Qu’avait-il de particulier, mon Noël? Il s’approchait sans se disperser, économisant les rappels de sa venue imminente pour provoquer cette montée de fièvre qui est l’essence même du plaisir. Il était marqué de rites immuables, il se préservait dans sa durée, il donnait après avoir privé, il mêlait le profane et le sacré. Il avait un caractère magique.
Tout ce que je retrouve difficilement dans ce cirque qui commence dès novembre dans les Centres commerciaux et qui s’étire sur deux mois, dans la surabondance des repas de fêtes, dans le naufrage du mystère et des traditions, dans l’essoufflement des courses et des sorties.

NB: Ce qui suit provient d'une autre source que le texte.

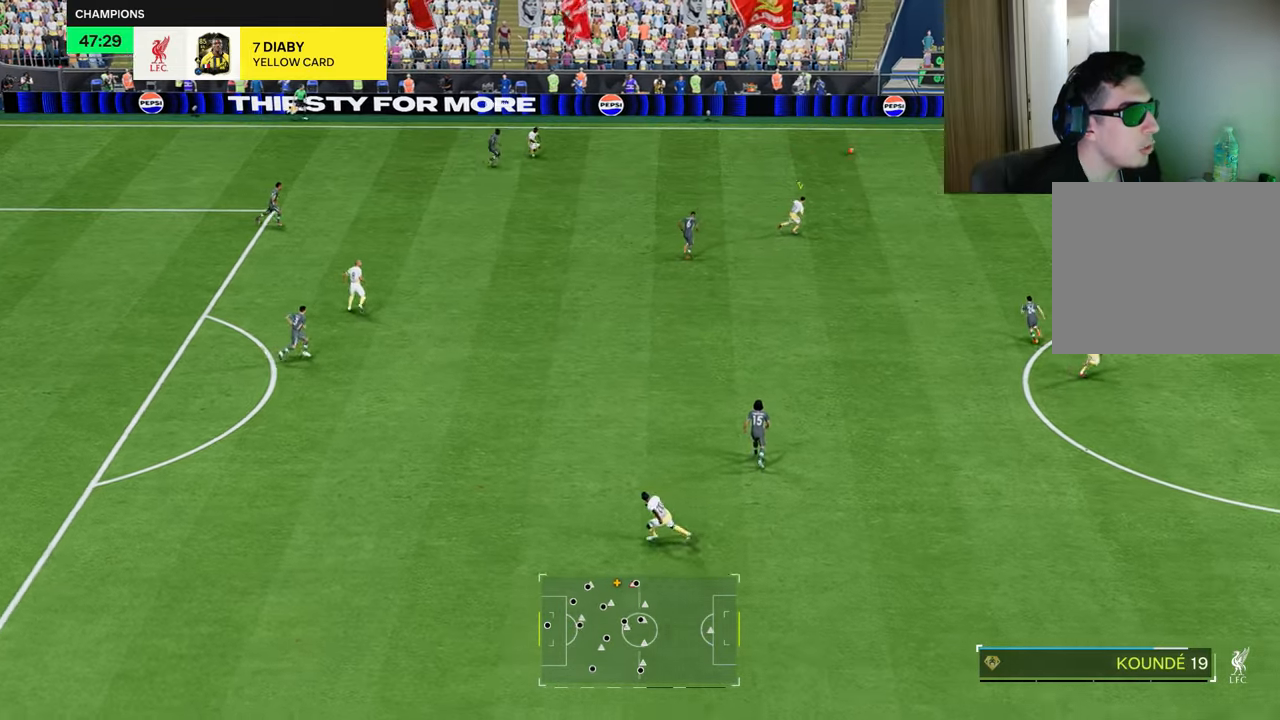
{"buttons": [], "left_stick": "left", "right_stick": "center", "events": [[84, "R2", "up"], [84, "left_stick", "left"], [151, "CROSS", "down"], [151, "R2", "down"], [301, "CROSS", "up"], [317, "R2", "up"]]}
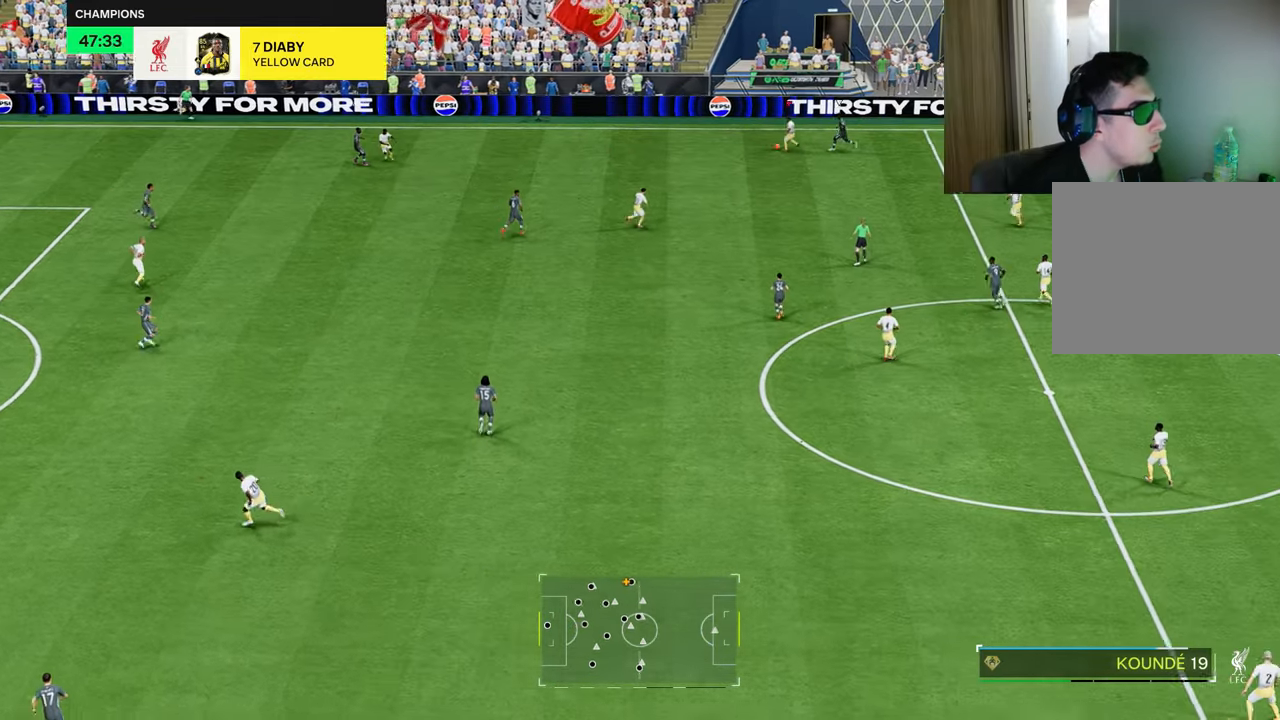
{"buttons": [], "left_stick": "down-right", "right_stick": "center", "events": [[200, "left_stick", "center"], [434, "left_stick", "down-right"]]}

Je rêve de m’encabaner dans un chalet entouré de sapins enneigés et d’y recréer l’intensité de ces moments, avec les enfants et les petits-enfants, avec juste ce qu’il faut de cadeaux pour faire briller les yeux des petits. Et nous leur lirions des contes avant de les coucher. Et nous ferions bombance en jasant jusqu’à très tard, avant de nous endormir dans le grand silence de la forêt.
Utopie sans doute… Peut-être faut-il se résigner à ce que les bonheurs d’enfant ne survivent pas au passage du temps.
Et vous, qu’en pensez-vous? Racontez-moi donc, pour me consoler, votre plus beau Noël.